#### [WHAT YOU HAVE TO DO]
Retype all the records below exactly as they are, with no image carried over.

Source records
=== Begin Enclosure ===

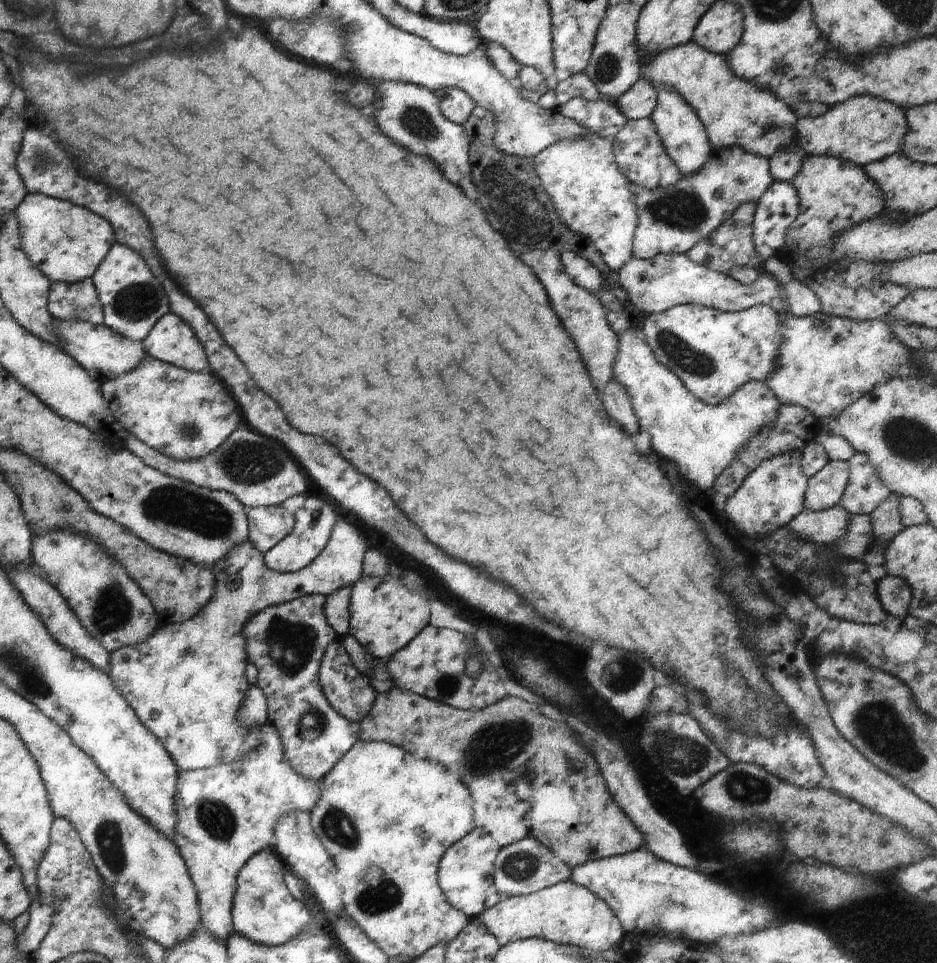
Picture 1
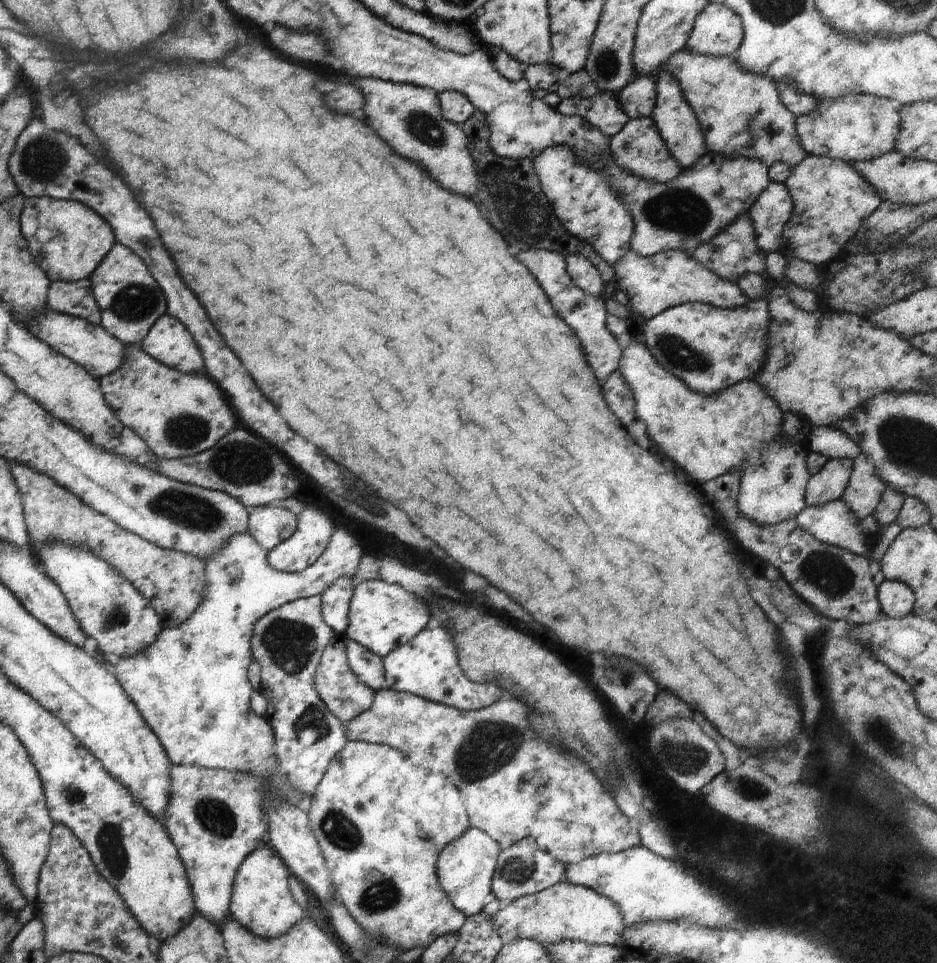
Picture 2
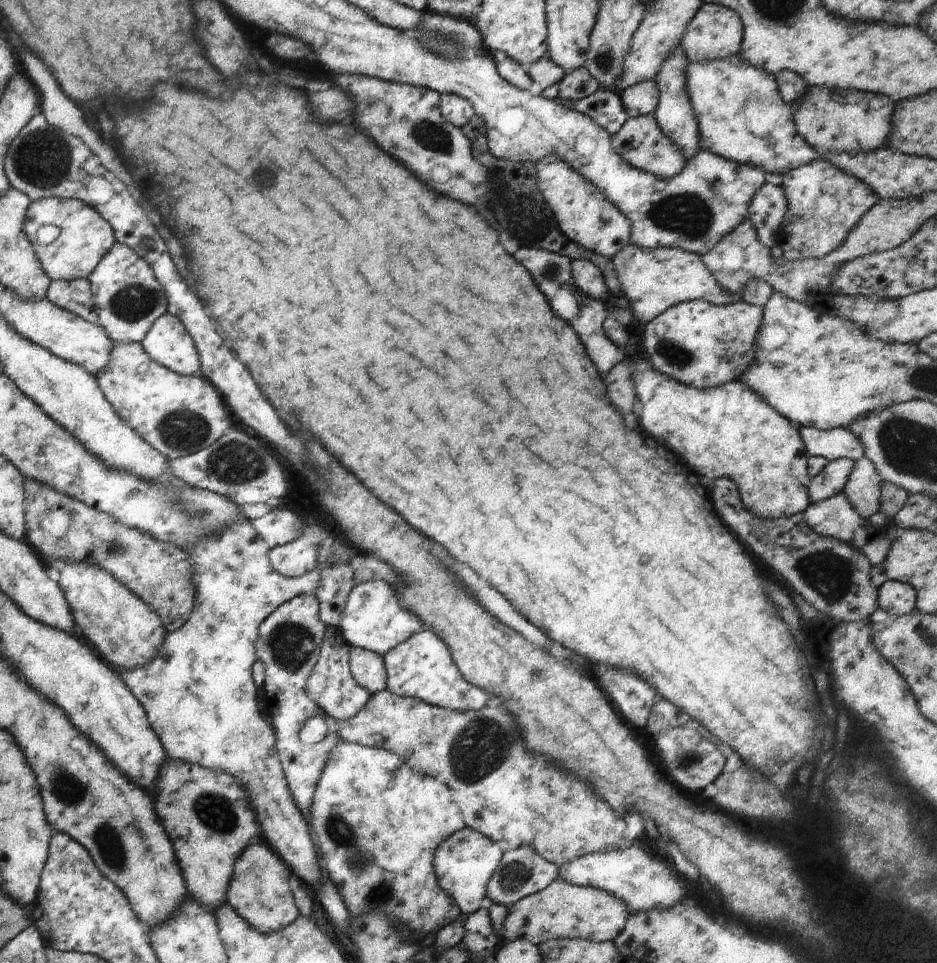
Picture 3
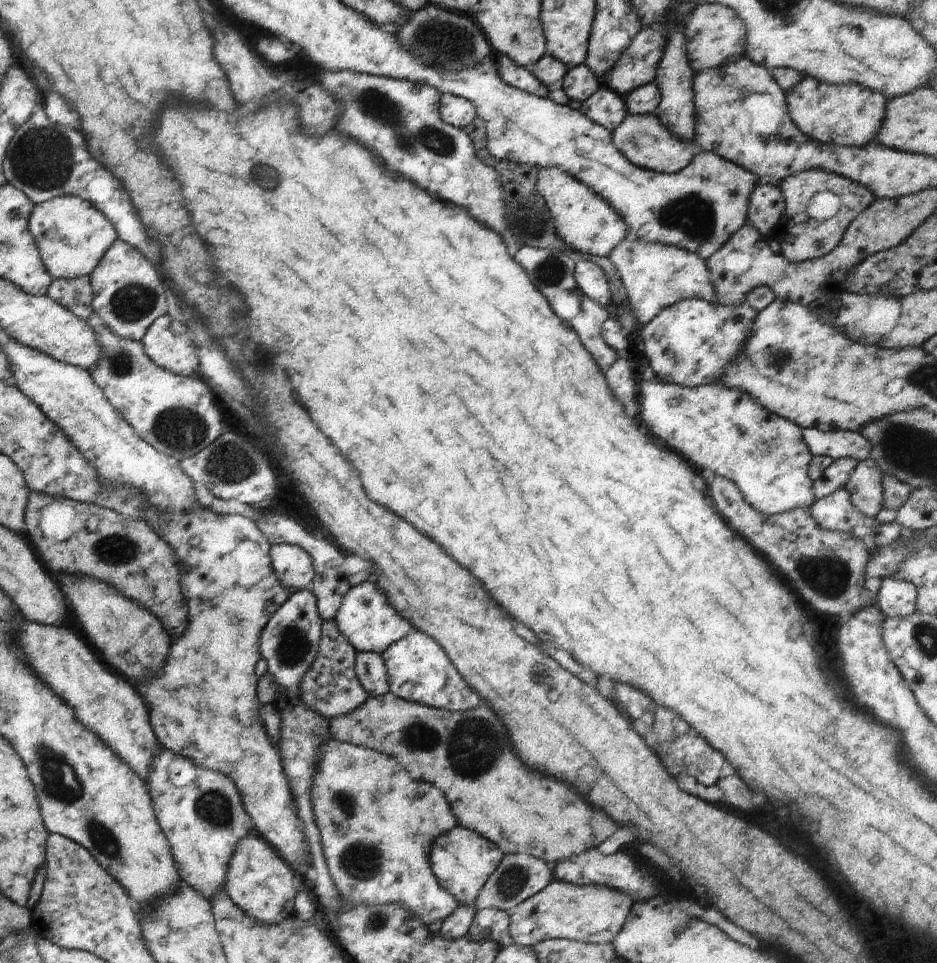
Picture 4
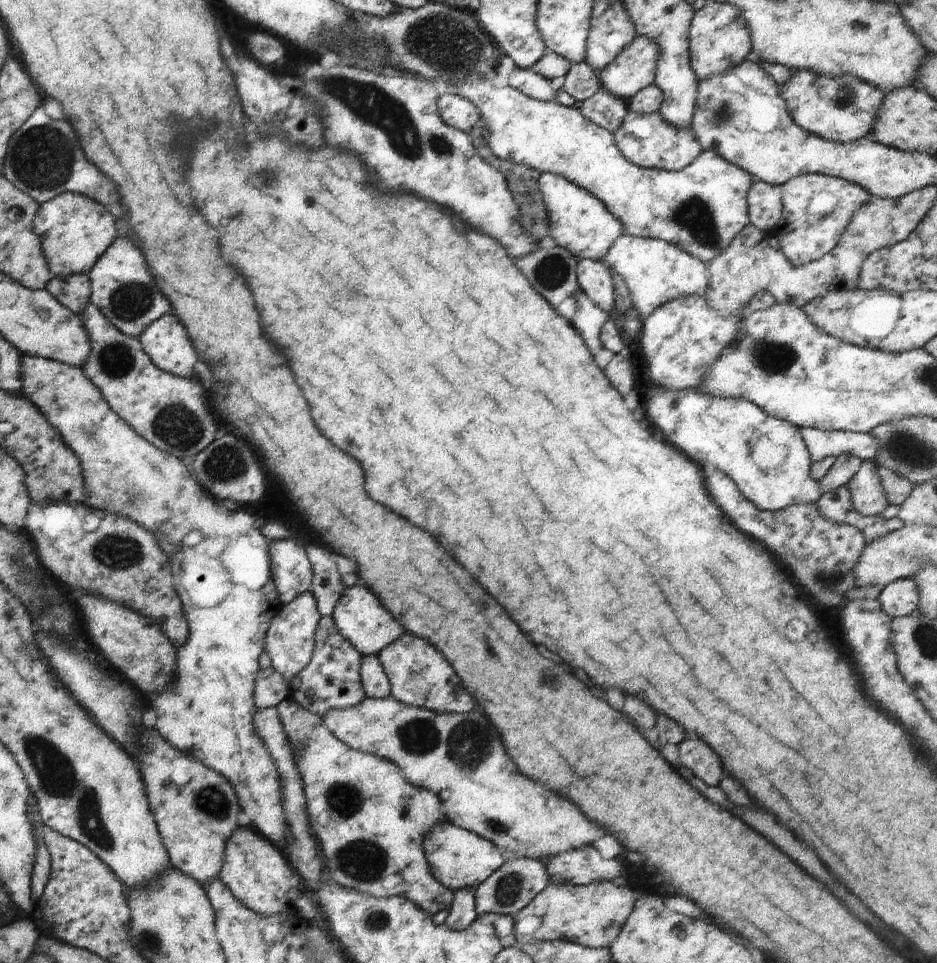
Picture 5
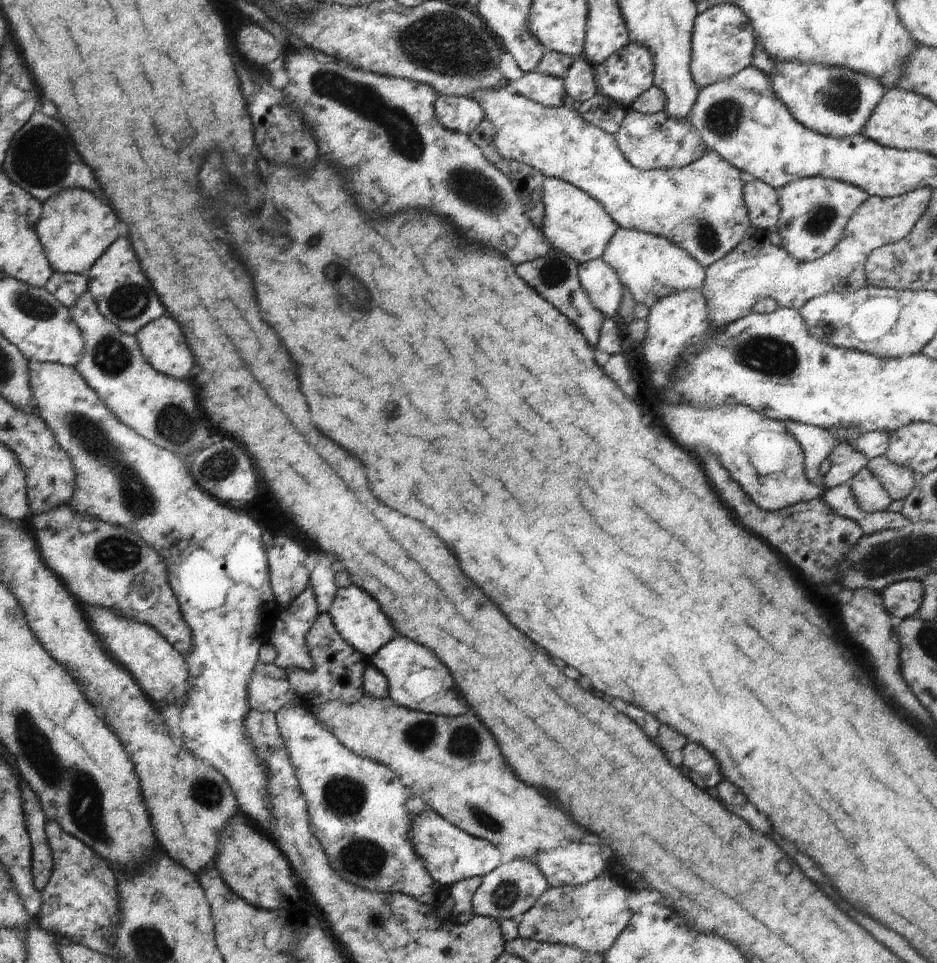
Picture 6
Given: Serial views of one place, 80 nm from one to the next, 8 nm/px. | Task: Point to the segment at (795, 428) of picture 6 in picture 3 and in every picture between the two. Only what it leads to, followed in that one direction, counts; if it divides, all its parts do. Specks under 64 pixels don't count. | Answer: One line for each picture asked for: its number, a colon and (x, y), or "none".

=== End Enclosure ===

#### [ANSWER SPACE]
Picture 1
Picture 2
Picture 3
Picture 4
Picture 5
Picture 6
Given: Serial views of one place, 80 nm from one to the next, 8 nm/px. | Task: Point to the segment at (795, 428) of picture 6 in picture 3 and in every picture between the two. Only what it leads to, followed in that one direction, counts; if it divides, all its parts do. Specks under 64 pixels don't count. | Answer: One line for each picture asked for: its number, a colon and (x, y), or "none".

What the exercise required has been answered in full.